# [AIM OF THE TASK]
Write out the data again exactly, skipping every picture.
(INPUT RECORDS)
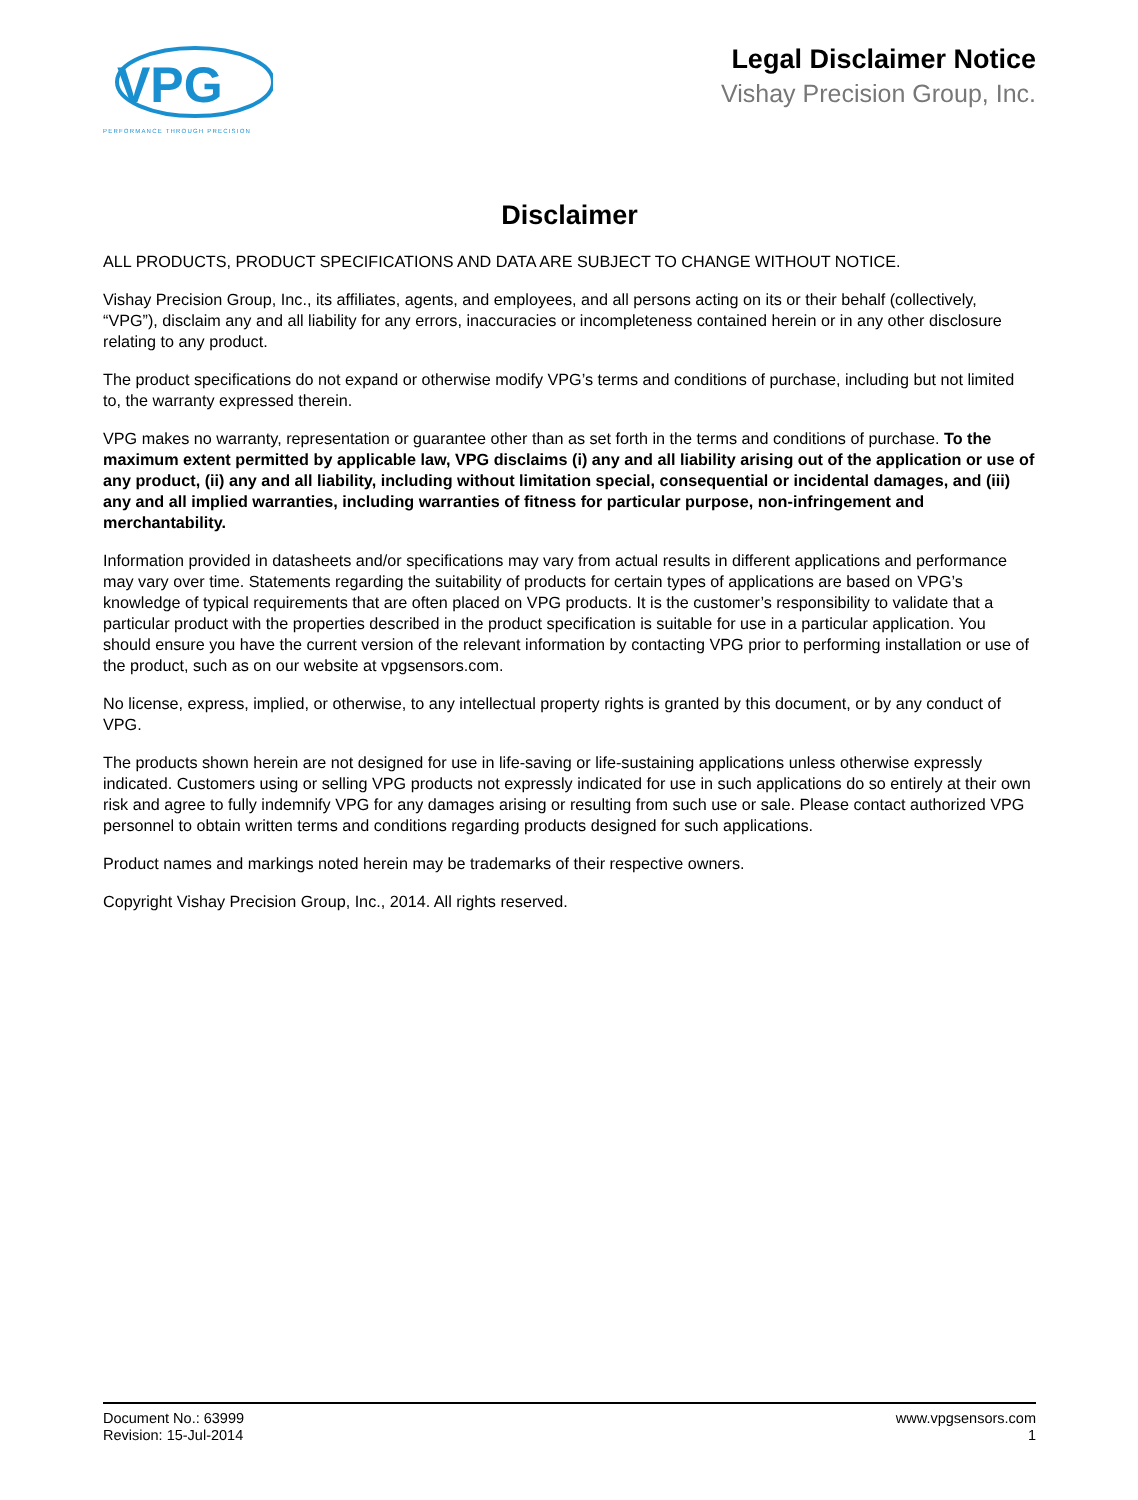VPG
PERFORMANCE THROUGH PRECISION
Legal Disclaimer Notice
Vishay Precision Group, Inc.
Disclaimer
ALL PRODUCTS, PRODUCT SPECIFICATIONS AND DATA ARE SUBJECT TO CHANGE WITHOUT NOTICE.
Vishay Precision Group, Inc., its affiliates, agents, and employees, and all persons acting on its or their behalf (collectively, “VPG”), disclaim any and all liability for any errors, inaccuracies or incompleteness contained herein or in any other disclosure relating to any product.
The product specifications do not expand or otherwise modify VPG’s terms and conditions of purchase, including but not limited to, the warranty expressed therein.
VPG makes no warranty, representation or guarantee other than as set forth in the terms and conditions of purchase. To the maximum extent permitted by applicable law, VPG disclaims (i) any and all liability arising out of the application or use of any product, (ii) any and all liability, including without limitation special, consequential or incidental damages, and (iii) any and all implied warranties, including warranties of fitness for particular purpose, non-infringement and merchantability.
Information provided in datasheets and/or specifications may vary from actual results in different applications and performance may vary over time. Statements regarding the suitability of products for certain types of applications are based on VPG’s knowledge of typical requirements that are often placed on VPG products. It is the customer’s responsibility to validate that a particular product with the properties described in the product specification is suitable for use in a particular application. You should ensure you have the current version of the relevant information by contacting VPG prior to performing installation or use of the product, such as on our website at vpgsensors.com.
No license, express, implied, or otherwise, to any intellectual property rights is granted by this document, or by any conduct of VPG.
The products shown herein are not designed for use in life-saving or life-sustaining applications unless otherwise expressly indicated. Customers using or selling VPG products not expressly indicated for use in such applications do so entirely at their own risk and agree to fully indemnify VPG for any damages arising or resulting from such use or sale. Please contact authorized VPG personnel to obtain written terms and conditions regarding products designed for such applications.
Product names and markings noted herein may be trademarks of their respective owners.
Copyright Vishay Precision Group, Inc., 2014. All rights reserved.
Document No.: 63999
Revision: 15-Jul-2014
www.vpgsensors.com
1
(End INPUT RECORDS)
# [SOLUTION]
VPG
PERFORMANCE THROUGH PRECISION
Legal Disclaimer Notice
Vishay Precision Group, Inc.
Disclaimer
ALL PRODUCTS, PRODUCT SPECIFICATIONS AND DATA ARE SUBJECT TO CHANGE WITHOUT NOTICE.
Vishay Precision Group, Inc., its affiliates, agents, and employees, and all persons acting on its or their behalf (collectively, “VPG”), disclaim any and all liability for any errors, inaccuracies or incompleteness contained herein or in any other disclosure relating to any product.
The product specifications do not expand or otherwise modify VPG’s terms and conditions of purchase, including but not limited to, the warranty expressed therein.
VPG makes no warranty, representation or guarantee other than as set forth in the terms and conditions of purchase. To the maximum extent permitted by applicable law, VPG disclaims (i) any and all liability arising out of the application or use of any product, (ii) any and all liability, including without limitation special, consequential or incidental damages, and (iii) any and all implied warranties, including warranties of fitness for particular purpose, non-infringement and merchantability.
Information provided in datasheets and/or specifications may vary from actual results in different applications and performance may vary over time. Statements regarding the suitability of products for certain types of applications are based on VPG’s knowledge of typical requirements that are often placed on VPG products. It is the customer’s responsibility to validate that a particular product with the properties described in the product specification is suitable for use in a particular application. You should ensure you have the current version of the relevant information by contacting VPG prior to performing installation or use of the product, such as on our website at vpgsensors.com.
No license, express, implied, or otherwise, to any intellectual property rights is granted by this document, or by any conduct of VPG.
The products shown herein are not designed for use in life-saving or life-sustaining applications unless otherwise expressly indicated. Customers using or selling VPG products not expressly indicated for use in such applications do so entirely at their own risk and agree to fully indemnify VPG for any damages arising or resulting from such use or sale. Please contact authorized VPG personnel to obtain written terms and conditions regarding products designed for such applications.
Product names and markings noted herein may be trademarks of their respective owners.
Copyright Vishay Precision Group, Inc., 2014. All rights reserved.
Document No.: 63999
Revision: 15-Jul-2014
www.vpgsensors.com
1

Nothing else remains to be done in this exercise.